Another approach is directed to the production of suspended particles coated with protein. U.S. Pat. No. 5,916,596, issued to Desai et al., discloses the application of high shear to a mixture of an organic phase having a pharmacologically active agent dispersed therein and an aqueous medium containing a biocompatible polymer. The mixture is sheared in a high-pressure homogenizer at a pressure in the range of from about 3,000 to 30,000 psi. The '596 patent requires the mixture contain substantially no surfactants because the combined use of a surfactant with a protein results in the formation of large, needle-like crystalline particles that increase in size during storage.

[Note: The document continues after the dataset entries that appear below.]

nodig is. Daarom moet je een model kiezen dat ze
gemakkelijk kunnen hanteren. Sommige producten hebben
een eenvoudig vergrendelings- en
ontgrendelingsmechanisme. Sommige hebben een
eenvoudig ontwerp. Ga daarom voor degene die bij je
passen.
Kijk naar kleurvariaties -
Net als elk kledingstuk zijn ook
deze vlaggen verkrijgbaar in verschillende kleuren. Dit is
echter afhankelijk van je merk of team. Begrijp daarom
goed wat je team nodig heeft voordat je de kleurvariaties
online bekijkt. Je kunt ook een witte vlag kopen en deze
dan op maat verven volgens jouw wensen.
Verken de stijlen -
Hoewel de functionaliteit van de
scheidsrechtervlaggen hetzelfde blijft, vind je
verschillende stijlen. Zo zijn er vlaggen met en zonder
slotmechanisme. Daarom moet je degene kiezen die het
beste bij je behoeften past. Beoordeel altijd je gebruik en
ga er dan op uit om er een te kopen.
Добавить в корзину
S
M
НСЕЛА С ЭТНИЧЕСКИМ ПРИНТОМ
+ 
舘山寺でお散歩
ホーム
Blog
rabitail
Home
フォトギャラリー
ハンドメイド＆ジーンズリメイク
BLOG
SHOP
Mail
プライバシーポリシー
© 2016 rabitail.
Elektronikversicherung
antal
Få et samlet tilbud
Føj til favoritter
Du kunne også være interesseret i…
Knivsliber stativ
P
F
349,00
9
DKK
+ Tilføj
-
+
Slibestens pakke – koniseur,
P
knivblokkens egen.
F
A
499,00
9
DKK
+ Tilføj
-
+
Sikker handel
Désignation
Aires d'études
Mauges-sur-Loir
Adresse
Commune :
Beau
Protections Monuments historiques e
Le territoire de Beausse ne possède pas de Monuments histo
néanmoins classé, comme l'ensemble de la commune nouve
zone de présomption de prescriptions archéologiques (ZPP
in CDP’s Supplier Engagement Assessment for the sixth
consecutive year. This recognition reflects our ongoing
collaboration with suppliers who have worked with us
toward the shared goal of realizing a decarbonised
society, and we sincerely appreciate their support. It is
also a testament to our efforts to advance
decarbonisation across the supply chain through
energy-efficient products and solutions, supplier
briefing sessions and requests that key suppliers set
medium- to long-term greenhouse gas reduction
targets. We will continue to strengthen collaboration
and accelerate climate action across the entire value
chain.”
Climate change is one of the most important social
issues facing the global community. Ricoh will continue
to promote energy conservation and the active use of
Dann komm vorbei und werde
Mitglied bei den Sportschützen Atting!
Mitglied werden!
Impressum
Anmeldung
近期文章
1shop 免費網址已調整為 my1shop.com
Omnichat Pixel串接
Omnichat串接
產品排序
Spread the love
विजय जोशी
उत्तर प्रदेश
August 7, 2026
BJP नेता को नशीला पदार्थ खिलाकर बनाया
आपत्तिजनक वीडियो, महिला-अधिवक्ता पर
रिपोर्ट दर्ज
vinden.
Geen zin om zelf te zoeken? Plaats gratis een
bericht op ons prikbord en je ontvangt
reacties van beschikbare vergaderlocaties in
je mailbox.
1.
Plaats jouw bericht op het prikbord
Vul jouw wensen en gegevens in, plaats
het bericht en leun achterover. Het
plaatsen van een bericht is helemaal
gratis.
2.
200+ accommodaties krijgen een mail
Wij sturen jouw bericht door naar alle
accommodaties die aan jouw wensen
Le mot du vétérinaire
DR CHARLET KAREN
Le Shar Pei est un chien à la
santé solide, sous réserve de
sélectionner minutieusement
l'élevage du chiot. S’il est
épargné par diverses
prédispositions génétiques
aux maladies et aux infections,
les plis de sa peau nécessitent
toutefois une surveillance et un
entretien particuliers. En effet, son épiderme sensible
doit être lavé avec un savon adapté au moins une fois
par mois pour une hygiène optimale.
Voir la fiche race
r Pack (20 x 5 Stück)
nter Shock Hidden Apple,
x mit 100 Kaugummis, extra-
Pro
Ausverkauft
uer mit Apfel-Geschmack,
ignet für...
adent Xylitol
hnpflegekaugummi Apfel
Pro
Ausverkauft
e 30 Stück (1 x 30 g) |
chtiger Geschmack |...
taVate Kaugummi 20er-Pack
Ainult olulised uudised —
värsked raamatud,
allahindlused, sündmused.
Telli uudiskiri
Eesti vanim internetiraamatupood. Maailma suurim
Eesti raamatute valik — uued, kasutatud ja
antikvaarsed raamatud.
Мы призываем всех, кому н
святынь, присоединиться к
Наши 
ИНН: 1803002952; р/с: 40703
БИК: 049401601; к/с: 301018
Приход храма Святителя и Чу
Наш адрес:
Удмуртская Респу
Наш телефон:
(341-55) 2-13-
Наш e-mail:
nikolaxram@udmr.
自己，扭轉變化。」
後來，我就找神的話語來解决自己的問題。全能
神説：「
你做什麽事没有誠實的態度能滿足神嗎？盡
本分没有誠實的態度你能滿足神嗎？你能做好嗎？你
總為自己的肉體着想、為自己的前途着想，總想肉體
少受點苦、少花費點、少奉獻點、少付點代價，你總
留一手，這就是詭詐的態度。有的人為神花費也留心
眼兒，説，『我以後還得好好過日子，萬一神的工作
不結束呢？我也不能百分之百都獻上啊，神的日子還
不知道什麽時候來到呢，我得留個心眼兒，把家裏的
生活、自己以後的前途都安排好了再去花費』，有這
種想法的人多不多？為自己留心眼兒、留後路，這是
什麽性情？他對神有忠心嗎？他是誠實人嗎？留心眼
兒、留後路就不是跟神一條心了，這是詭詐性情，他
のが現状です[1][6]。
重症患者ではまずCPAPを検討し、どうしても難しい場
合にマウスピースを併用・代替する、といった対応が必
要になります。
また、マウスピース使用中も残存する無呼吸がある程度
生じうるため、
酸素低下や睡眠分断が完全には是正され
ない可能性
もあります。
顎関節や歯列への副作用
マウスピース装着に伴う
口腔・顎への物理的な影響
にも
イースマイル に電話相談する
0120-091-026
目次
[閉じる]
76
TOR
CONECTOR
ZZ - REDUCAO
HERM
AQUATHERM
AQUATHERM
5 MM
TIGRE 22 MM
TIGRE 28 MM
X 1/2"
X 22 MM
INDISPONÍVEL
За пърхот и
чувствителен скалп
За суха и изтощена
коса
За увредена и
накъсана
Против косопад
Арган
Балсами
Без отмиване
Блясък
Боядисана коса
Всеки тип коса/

See columns 17–18, example 4.
U.S. Pat. No. 5,560,933, issued to Soon-Shiong et al., discloses the formation of a polymeric shell around the water-insoluble drug for in vivo delivery. The method discloses the application of sonication to a mixture comprising a polymer-containing aqueous medium and a dispersing agent having a substantially water-insoluble drug dispersed therein. In this reference, sonication is used to drive the formation of disulfide bonds in the polymer, causing it to cross-link so as to produce a polymeric shell around the drug. Sonication is conducted for a time sufficient for the disulfide bonds to form.
In U.S. Pat. No. 5,665,383, Grinstaff et al. discloses the application of ultrasound to a single-phase B i.e., an aqueous medium—to encapsulate an immunostimulating agent within a polymeric shell for in vivo delivery. The ultrasound promotes crosslinking of the encapsulating agent by disulfide bonds to form the shell.
U.S. Pat. Nos. 5,981,719 and 6,268,053 disclose a method of preparing microparticles of macromolecules with particle size of less than 10 microns. Macromolecules are mixed with a soluble polymer or mixture of soluble polymers (e.g., albumin) at a pH near the isoelectric point of the macromolecule in the presence of an energy, preferably heat, for a predetermined length of time. The microparticles formed by this process allow aqueous fluids to enter and solubilized macromolecules and polymers to exit the microparticles and can be made to exhibit short-term or long-term release kinetics, thereby providing either rapid or sustained release of macromolecules.